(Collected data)
_ _ _ _ _ _ _
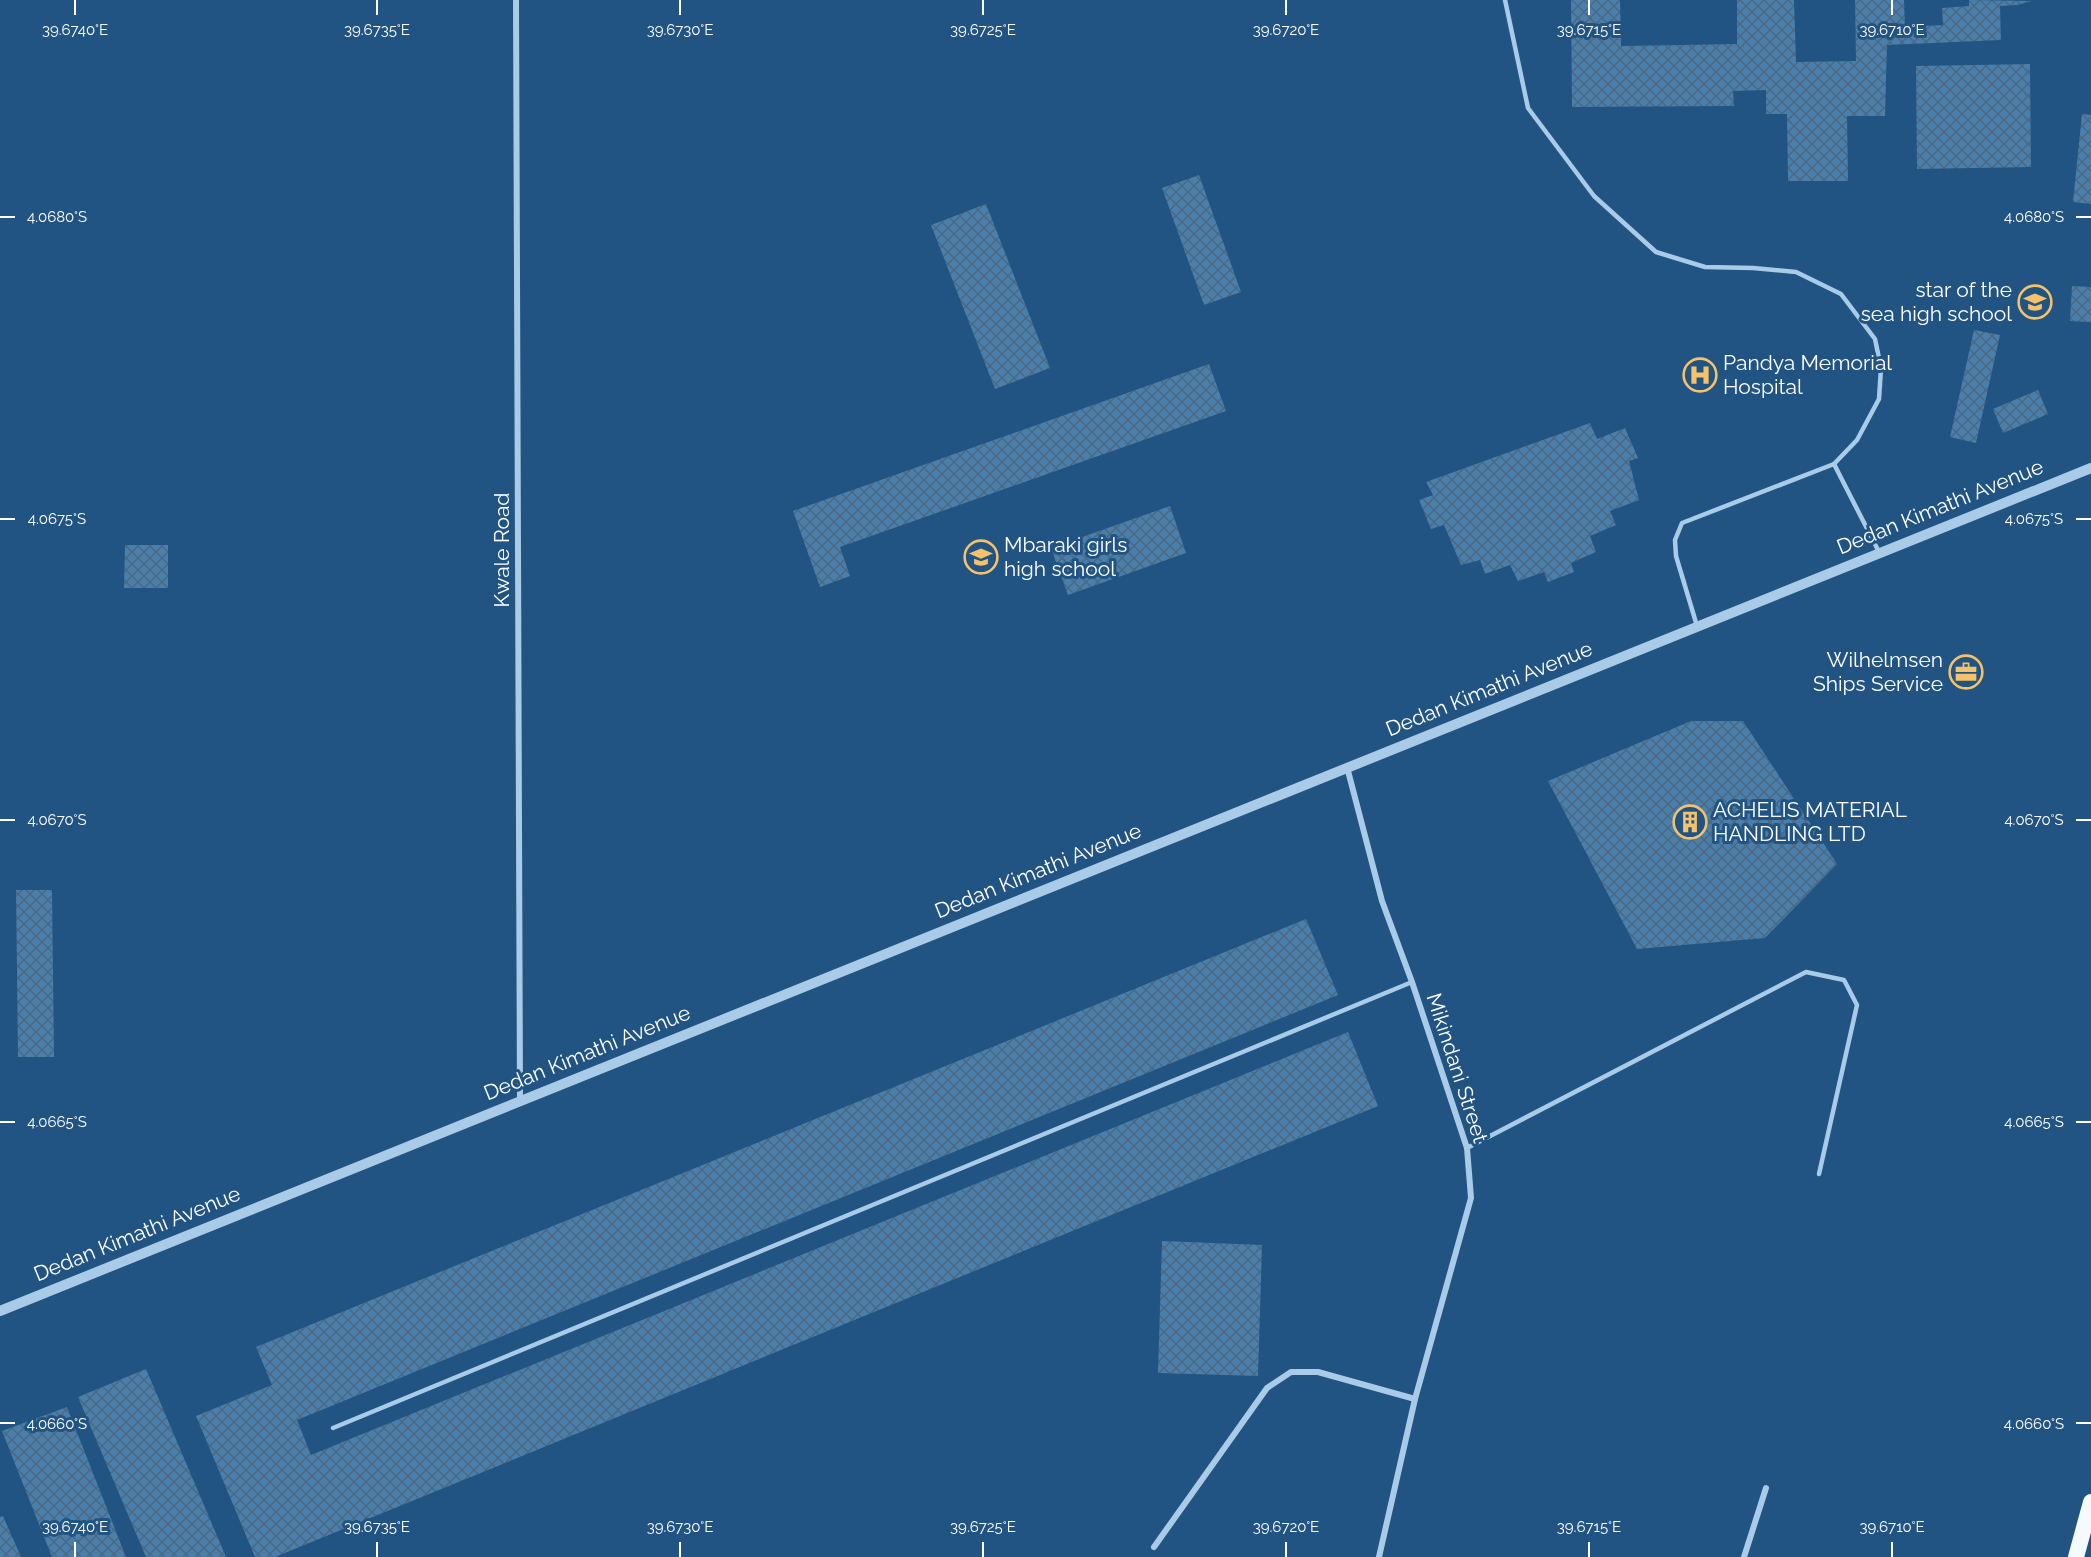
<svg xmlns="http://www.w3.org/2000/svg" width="2091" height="1557" font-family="Raleway,sans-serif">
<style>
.building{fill:url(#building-cross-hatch)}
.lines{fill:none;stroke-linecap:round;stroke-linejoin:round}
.service{stroke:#a9cbe8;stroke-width:4.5}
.minor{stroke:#a9cbe8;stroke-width:6}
.tertiary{stroke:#a9cbe8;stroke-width:10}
.trunk{stroke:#f5fafe;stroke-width:16}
.ticks{fill:none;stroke:#fff;stroke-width:2}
.labels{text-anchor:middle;stroke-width:6;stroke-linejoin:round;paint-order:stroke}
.poi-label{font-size:21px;fill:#fff;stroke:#215483;text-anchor:start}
.street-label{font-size:21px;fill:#fff;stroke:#215483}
.ticks-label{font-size:15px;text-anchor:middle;fill:#fff;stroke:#215483;stroke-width:6;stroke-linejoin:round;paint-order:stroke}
</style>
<defs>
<pattern id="building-cross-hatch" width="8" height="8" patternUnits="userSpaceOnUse" patternTransform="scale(1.5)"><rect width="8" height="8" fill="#4a7eab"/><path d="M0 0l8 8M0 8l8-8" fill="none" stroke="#4b6880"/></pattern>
</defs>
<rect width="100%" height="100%" fill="#215483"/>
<g class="building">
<path d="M1571,0H1620L1621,46L1737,44V0H1794L1796,62L1856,61L1855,0H1904L1905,27L1943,25L1942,8L1969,6V0L2032,1L2017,5L2000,6L2001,40L1887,45L1885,116H1847L1848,181H1788L1787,114H1766V90L1733,91L1734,106L1572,107Z"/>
<path d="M2030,64L2031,167L1917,169L1916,66Z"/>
<path d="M2082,114L2091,115V204L2073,202Z"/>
<path d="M1199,175L1241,292L1204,305L1162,188Z"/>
<path d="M986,204L1050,368L995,389L931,225Z"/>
<path d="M2072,286L2091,287V322L2070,321Z"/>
<path d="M1974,330L2000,335L1976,443L1950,437Z"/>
<path d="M1209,364L1226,411L840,547L850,576L820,587L793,511Z"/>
<path d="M2038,390L2048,414L2003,433L1993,409Z"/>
<path d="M1590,423L1597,439L1625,428L1638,458L1629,461L1639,500L1610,511L1616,525L1590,536L1596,552L1571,563L1574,572L1548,582L1544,572L1518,581L1510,565L1485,574L1480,560L1461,565L1444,525L1431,529L1419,500L1433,495L1426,482Z"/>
<path d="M1170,506L1186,553L1068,595L1051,548Z"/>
<path d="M125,545H168V588H124Z"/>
<path d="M1691,721H1743L1837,864L1765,938L1637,949L1548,781Z"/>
<path d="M16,890H52L54,1057H18Z"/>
<path d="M1306,919L1338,995L297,1420L311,1455L1348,1032L1378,1106L275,1557H255L196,1416L272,1385L256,1347Z"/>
<path d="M1162,1241L1262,1245L1258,1376L1158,1373Z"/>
<path d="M146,1369L226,1557H146L78,1397Z"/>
<path d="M67,1407L126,1557H52L2,1431Z"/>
<path d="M3,1516L21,1557H0V1517Z"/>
</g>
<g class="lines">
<g class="service">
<path d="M1505,0L1528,108L1594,196L1656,252L1705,267L1753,268L1796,272L1841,294L1875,339L1881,368L1879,399L1857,440L1834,464L1682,523L1675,540L1676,556L1697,626"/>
<path d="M1834,464L1879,552"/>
<path d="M1467,1148L1806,972L1844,980L1857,1005L1819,1174"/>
<path d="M333,1428L1412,982"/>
</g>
<g class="minor">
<path d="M516,0L520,1101"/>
<path d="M1347,767L1382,901L1412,982L1467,1148L1471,1198L1415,1399L1379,1557"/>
<path d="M1154,1547L1267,1388L1291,1372H1318L1415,1399"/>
<path d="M1744,1557L1766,1488"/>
</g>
<path class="tertiary" d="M0,1311L2091,468"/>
<path class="trunk" d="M2076,1557L2091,1502"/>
</g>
<path class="ticks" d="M75,0V15M377,0V15M680,0V15M983,0V15M1286,0V15M1589,0V15M1892,0V15M0,217H15M2076,217H2091M0,519H15M2076,519H2091M0,820H15M2076,820H2091M0,1122H15M2076,1122H2091M0,1423H15M2076,1423H2091M75,1542V1557M377,1542V1557M680,1542V1557M983,1542V1557M1286,1542V1557M1589,1542V1557M1892,1542V1557"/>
<defs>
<g id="school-ring" transform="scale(1.725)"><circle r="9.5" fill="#215483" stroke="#f5c16a" stroke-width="1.5"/><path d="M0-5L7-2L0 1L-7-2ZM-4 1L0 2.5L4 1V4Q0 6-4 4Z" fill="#f5c16a"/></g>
<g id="hospital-ring" transform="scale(1.725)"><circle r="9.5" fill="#215483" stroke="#f5c16a" stroke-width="1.5"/><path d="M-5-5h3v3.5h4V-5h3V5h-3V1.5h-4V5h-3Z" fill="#f5c16a"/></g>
<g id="office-ring" transform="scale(1.725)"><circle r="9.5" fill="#215483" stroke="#f5c16a" stroke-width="1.5"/><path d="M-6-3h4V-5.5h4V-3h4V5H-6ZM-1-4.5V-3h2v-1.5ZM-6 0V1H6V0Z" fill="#f5c16a"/></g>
<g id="building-ring" transform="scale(1.725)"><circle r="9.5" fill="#215483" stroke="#f5c16a" stroke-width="1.5"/><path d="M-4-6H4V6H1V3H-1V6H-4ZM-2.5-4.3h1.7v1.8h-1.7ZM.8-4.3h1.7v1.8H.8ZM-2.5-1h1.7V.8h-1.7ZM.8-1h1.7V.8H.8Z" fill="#f5c16a"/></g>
</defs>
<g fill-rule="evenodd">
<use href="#school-ring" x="2035" y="302"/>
<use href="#hospital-ring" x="1700" y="375"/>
<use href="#school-ring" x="981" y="557"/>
<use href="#office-ring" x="1966" y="672"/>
<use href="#building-ring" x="1690" y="822"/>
</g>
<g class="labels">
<g class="poi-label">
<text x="2012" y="297" text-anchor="end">star of the<tspan x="2012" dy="24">sea high school</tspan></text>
<text x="1723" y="370">Pandya Memorial<tspan x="1723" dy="24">Hospital</tspan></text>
<text x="1004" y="552">Mbaraki girls<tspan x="1004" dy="24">high school</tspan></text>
<text x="1943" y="667" text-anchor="end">Wilhelmsen<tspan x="1943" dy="24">Ships Service</tspan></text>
<text x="1713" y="817">ACHELIS MATERIAL<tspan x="1713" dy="24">HANDLING LTD</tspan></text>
</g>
<g class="street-label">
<text transform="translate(1940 507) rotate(-22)" y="7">Dedan Kimathi Avenue</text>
<text transform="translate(502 550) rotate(-90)" y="7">Kwale Road</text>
<text transform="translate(1489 689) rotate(-22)" y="7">Dedan Kimathi Avenue</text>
<text transform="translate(1038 871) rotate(-22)" y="7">Dedan Kimathi Avenue</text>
<text transform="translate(587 1053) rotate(-22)" y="7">Dedan Kimathi Avenue</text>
<text transform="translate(1457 1068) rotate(72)" y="7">Mikindani Street</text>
<text transform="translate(137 1234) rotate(-22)" y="7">Dedan Kimathi Avenue</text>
</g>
</g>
<g class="ticks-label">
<text x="75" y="35">39.6740°E</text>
<text x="377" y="35">39.6735°E</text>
<text x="680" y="35">39.6730°E</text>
<text x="983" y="35">39.6725°E</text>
<text x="1286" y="35">39.6720°E</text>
<text x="1589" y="35">39.6715°E</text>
<text x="1892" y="35">39.6710°E</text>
<text x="2034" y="222">4.0680°S</text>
<text x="57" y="222">4.0680°S</text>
<text x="2034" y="524">4.0675°S</text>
<text x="57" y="524">4.0675°S</text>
<text x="2034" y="825">4.0670°S</text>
<text x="57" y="825">4.0670°S</text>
<text x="2034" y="1127">4.0665°S</text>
<text x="57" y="1127">4.0665°S</text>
<text x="2034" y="1429">4.0660°S</text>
<text x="57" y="1429">4.0660°S</text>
<text x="75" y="1532">39.6740°E</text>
<text x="377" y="1532">39.6735°E</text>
<text x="680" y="1532">39.6730°E</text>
<text x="983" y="1532">39.6725°E</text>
<text x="1286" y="1532">39.6720°E</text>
<text x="1589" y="1532">39.6715°E</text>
<text x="1892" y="1532">39.6710°E</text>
</g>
</svg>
_ _ _ _ _ _ _
**Exercise description**
Would you show every line in the data above that contains the string "lines"?

**Response for this exercise**
.lines{fill:none;stroke-linecap:round;stroke-linejoin:round}
<g class="lines">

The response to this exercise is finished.